IN 1937, Andrew Mellon gave to the Nation his magnificent art collection and the funds to construct in Washington the National Gallery of Art. President Roosevelt and Congress anticipated that someday the National Gallery might need to expand, and Congress reserved the area adjoining the National Gallery--the area bounded by Fourth Street, Pennsylvania Avenue, Third Street, and North Mall Drive, NW.--as a site for future additions.
Today, I have been informed by the Chairman of the Trustees of the National Gallery, Chief Justice Earl Warren, that a gift of $20 million has been made to the National Gallery of Art. The money will be used to construct a new addition to the Gallery on the land reserved 30 years ago by Congress.
It is fitting that this dramatic new initiative in the enrichment and beautification of the Nation's Capital should come from the son and daughter of the original benefactor of the National Gallery--Mr. Paul Mellon and Mrs. Mellon Bruce.

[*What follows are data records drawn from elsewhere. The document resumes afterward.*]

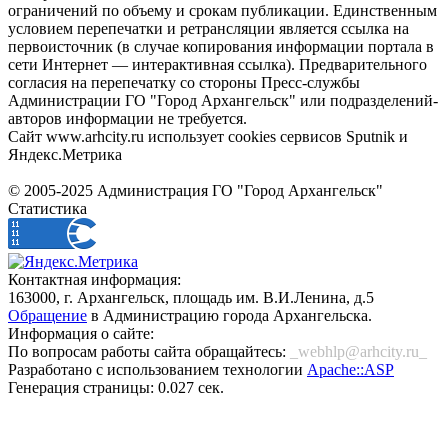
ограничений по объему и срокам публикации. Единственным
условием перепечатки и ретрансляции является ссылка на
первоисточник (в случае копирования информации портала в
сети Интернет — интерактивная ссылка). Предварительного
согласия на перепечатку со стороны Пресс-службы
Администрации ГО "Город Архангельск" или подразделений-
авторов информации не требуется.
Сайт www.arhcity.ru использует cookies сервисов Sputnik и
Яндекс.Метрика
© 2005-2025 Администрация ГО "Город Архангельск"
Статистика
Контактная информация:
163000, г. Архангельск, площадь им. В.И.Ленина, д.5
Обращение
в Администрацию города Архангельска.
Информация о сайте:
По вопросам работы сайта обращайтесь:
_webhlp@arhcity.ru_
Разработано с использованием технологии
Apache::ASP
Генерация страницы: 0.027 сек.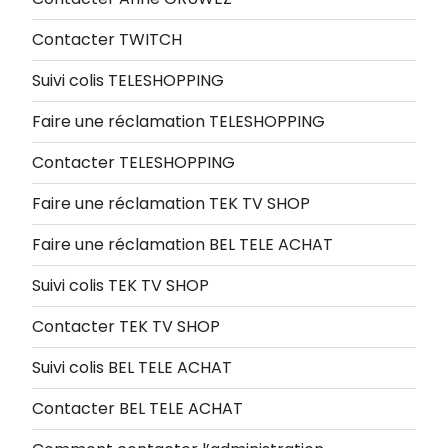
Contacter TWITCH
Suivi colis TELESHOPPING
Faire une réclamation TELESHOPPING
Contacter TELESHOPPING
Faire une réclamation TEK TV SHOP
Faire une réclamation BEL TELE ACHAT
Suivi colis TEK TV SHOP
Contacter TEK TV SHOP
Suivi colis BEL TELE ACHAT
Contacter BEL TELE ACHAT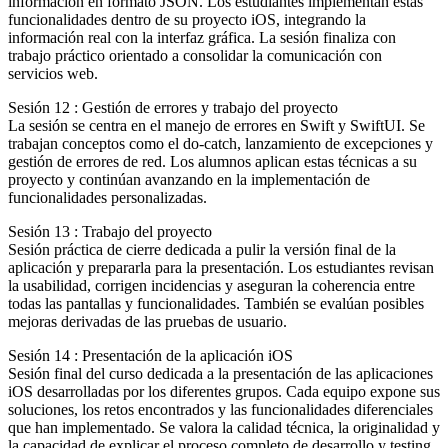
información en formato JSON. Los estudiantes implementan estas
funcionalidades dentro de su proyecto iOS, integrando la
información real con la interfaz gráfica. La sesión finaliza con
trabajo práctico orientado a consolidar la comunicación con
servicios web.
Sesión 12 : Gestión de errores y trabajo del proyecto
La sesión se centra en el manejo de errores en Swift y SwiftUI. Se
trabajan conceptos como el do-catch, lanzamiento de excepciones y
gestión de errores de red. Los alumnos aplican estas técnicas a su
proyecto y continúan avanzando en la implementación de
funcionalidades personalizadas.
Sesión 13 : Trabajo del proyecto
Sesión práctica de cierre dedicada a pulir la versión final de la
aplicación y prepararla para la presentación. Los estudiantes revisan
la usabilidad, corrigen incidencias y aseguran la coherencia entre
todas las pantallas y funcionalidades. También se evalúan posibles
mejoras derivadas de las pruebas de usuario.
Sesión 14 : Presentación de la aplicación iOS
Sesión final del curso dedicada a la presentación de las aplicaciones
iOS desarrolladas por los diferentes grupos. Cada equipo expone sus
soluciones, los retos encontrados y las funcionalidades diferenciales
que han implementado. Se valora la calidad técnica, la originalidad y
la capacidad de explicar el proceso completo de desarrollo y testing.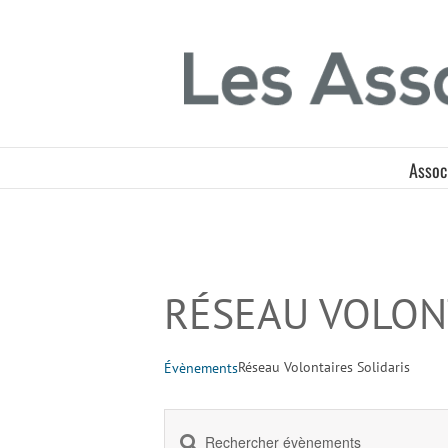
Passer
Panneau de gestion des cookies
au
contenu
Assoc
RÉSEAU VOLON
Réseau Volontaires Solidaris
Évènements
Saisir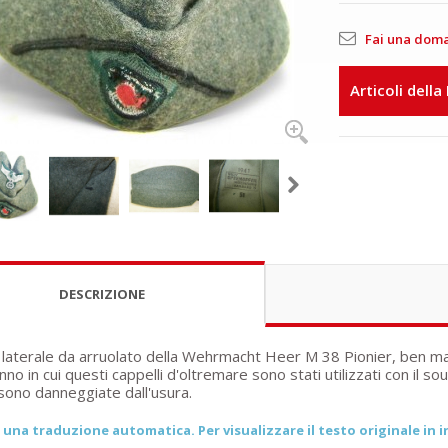
Fai una dom
Articoli della
DESCRIZIONE
 laterale da arruolato della Wehrmacht Heer M 38 Pionier, ben mar
anno in cui questi cappelli d'oltremare sono stati utilizzati con il so
sono danneggiate dall'usura.
una traduzione automatica. Per visualizzare il testo originale in in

The gift of Mr. Mellon and Mrs. Mellon Bruce will make possible a new building housing a Center for Advanced Study in the Visual Arts which will serve as a meeting ground for teachers and scholars from all over the world. Their gift will also permit the Gallery to expand its extension services which already reach 3,000 communities in all 50 States.
I hope that Congress, in considering legislation to authorize the new construction, will fully appreciate the fact that this new addition to the National Gallery can be built without the expenditure of one dollar of Federal funds.
On behalf of the present and future generations of Americans and visitors from all over the world to whom this gift will bring so much pleasure and stimulation, I wish to express to Mr. Mellon and Mrs. Mellon Bruce our sincere gratitude.